„Das Milan Protokoll“, Deutschland, 2017
Regie: Peter Ott; Drehbuch: Peter Ott; Musik: Ted Gaier
Darsteller: Catrin Striebeck, Christoph Bach
Es ist eine sehr gefährliche Arbeit, aber auch eine erfüllende: Die deutsche Ärztin Martina (Catrin Striebeck) kümmert sich im syrisch-irakischen Grenzgebiet um Verwundete, gerade auch Soldaten. Als sie mal wieder unterwegs ist, um den Menschen zu helfen, wird sie von sunnitischen Kämpfern entführt, die dem Islamischen Staat nahestehen. Der Grund: Sie vermuten in dem Transport versteckte Waffen, die sie unbedingt haben wollen. Als sie dabei nicht fündig werden, beschließen sie, die wertvolle Gefangene erst einmal so zu behalten – wodurch sie zum Spielball einer ganzen Reihe von Interessensgruppen wird. Und selbst, als sie endlich befreit wird, hat der Albtraum kein Ende: Geheimdienstmitarbeiter Moses (Christoph Bach) vom BND will ganz genau wissen, was da vorgefallen ist. Doch nicht einmal Martina hat darauf eine Antwort.
Es herrscht Krieg in Syrien, so viel ist klar. Wir wissen es durch das Fernsehen, das immer mal wieder davon berichtet. Wir wissen davon durch die vielen Flüchtlinge, die der humanitären Katastrophe zu entkommen versuchen. Ansonsten aber ist es ziemlich schwierig, den Überblick zu behalten, wer da alles gegen wen kämpft. Und weshalb. Schon auf der internationalen Ebene, wenn die ganzen ausländischen Nationen mitmischen. Richtig verworren wird es jedoch erst, wenn der Blick ins Detail geht und die ganzen Splittergruppen aufeinander losgehen, die man gern in eine gemeinsame Schublade packen würde, dann aber doch unterschiedliche Interessen verfolgen.
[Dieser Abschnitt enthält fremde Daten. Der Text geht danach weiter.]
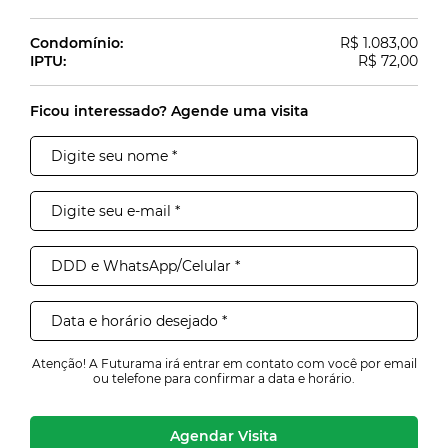
Condomínio:
R$ 1.083,00
IPTU:
R$ 72,00
Ficou interessado? Agende uma visita
Cance
Você tem certeza que deseja
apagar seus imóveis favoritos?
Atenção! A Futurama irá entrar em contato com você por email
Excluir
ou telefone para confirmar a data e horário.
Agendar Visita
Imóveis excluídos com sucesso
Ein Thriller, der keiner sein will
Wie unterschiedlich diese Interessen sind, das macht Peter Ott hier deutlich, auf eine Weise, die gleichzeitig passend und frustrierend ist. Eine Ärztin wird von Kämpfern entführt, der BND will diese befreien. Das ist eigentlich klassisches Thrillermaterial. Und irgendwie ist Das Milan Protokoll das auch. Indem Martina aber von Anfang an dem BND Rede und Antwort steht, die erfolgreiche Befreiung also vorweggenommen wird, will die Spannung eines Thrillers, der namensgebende Thrill, jedoch komplett eliminiert. Das Ergebnis steht also, es sind die Details, um die es hier geht.
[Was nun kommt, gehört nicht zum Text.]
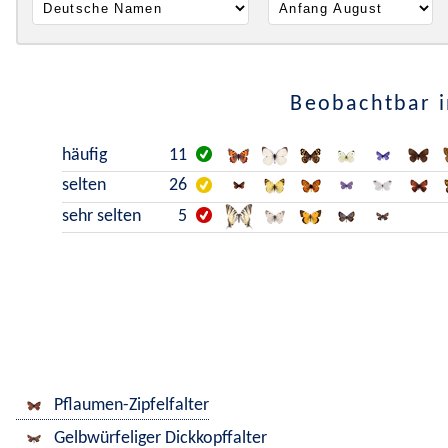
Beobachtbar i
häufig
11
selten
26
sehr selten
5
Pflaumen-Zipfelfalter
Gelbwürfeliger Dickkopffalter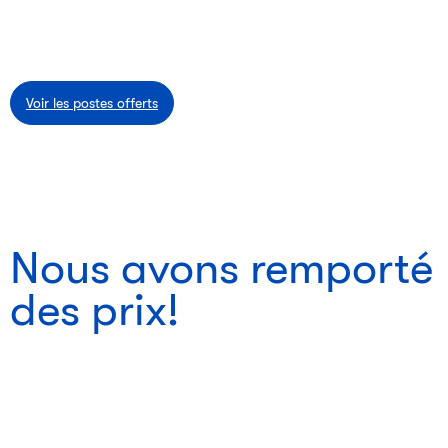
Voir les postes offerts
Nous avons remporté
des prix!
Und es sind viele Details, sehr viele sogar. Wenn Ott, der hier das Drehbuch schrieb und Regie führte, eines gelingt dann das: Bei dieser Geschichte kämpft jeder für sich. Das ist durchaus interessant, da es den üblichen Schlagzeilen mehr Tiefe verteilt. Man erhält zumindest ansatzweise Einblick in die Komplexität der Situation. Hinzu kommt, dass Martina selbst ein eigenes Spiel spielt, ihre Erzählungen und das Gezeigte nicht unbedingt übereinstimmen müssen. Ja, nicht einmal dem BND traut man zum Schluss noch über den Weg, da auch er seine eigenen Interessen verfolgt. Was zunächst klar und deutlich erscheint, verschiebt sich immer weiter, Szenen verschmelzen und lösen sich voneinander.
Viel Gefahr, wenig Spannung
Die Ambitionen sind also da. Das Problem ist nur: Das Milan Protokoll hört sich packender an, als es ist. So löblich es ist, die einzelnen Verstrickungen aufzeigen zu wollen, wenn am Ende die Konfusion das Hauptmerkmal eines Films ist, dann ist das nicht weiter förderlich. Immer wieder drängt sich auch der Eindruck auf, dass diese Verstrickungen wichtiger waren als der eigentliche Inhalt. Die Figuren bleiben seltsam leblos, selbst Striebeck (Zwischen den Jahren, Ohne Gnade) schafft es nicht so recht, aus ihrer Rolle einen tatsächlichen Menschen zu machen. Und auch die Geschichte ist insgesamt überkonstruiert, eine Idee mehr als eine zusammenhängende Erzählung. Mit einer Tafel geht es anfangs los, auf der Länder und Gruppierungen eingetragen werden. Und irgendwie hat man zum Schluss auch das Gefühl, einen Vortrag gesehen zu haben, der sich als narratives Werk verkleidet hat. Stoff gab es darin genug, der Unterhaltungsfaktor hält sich aber in Grenzen.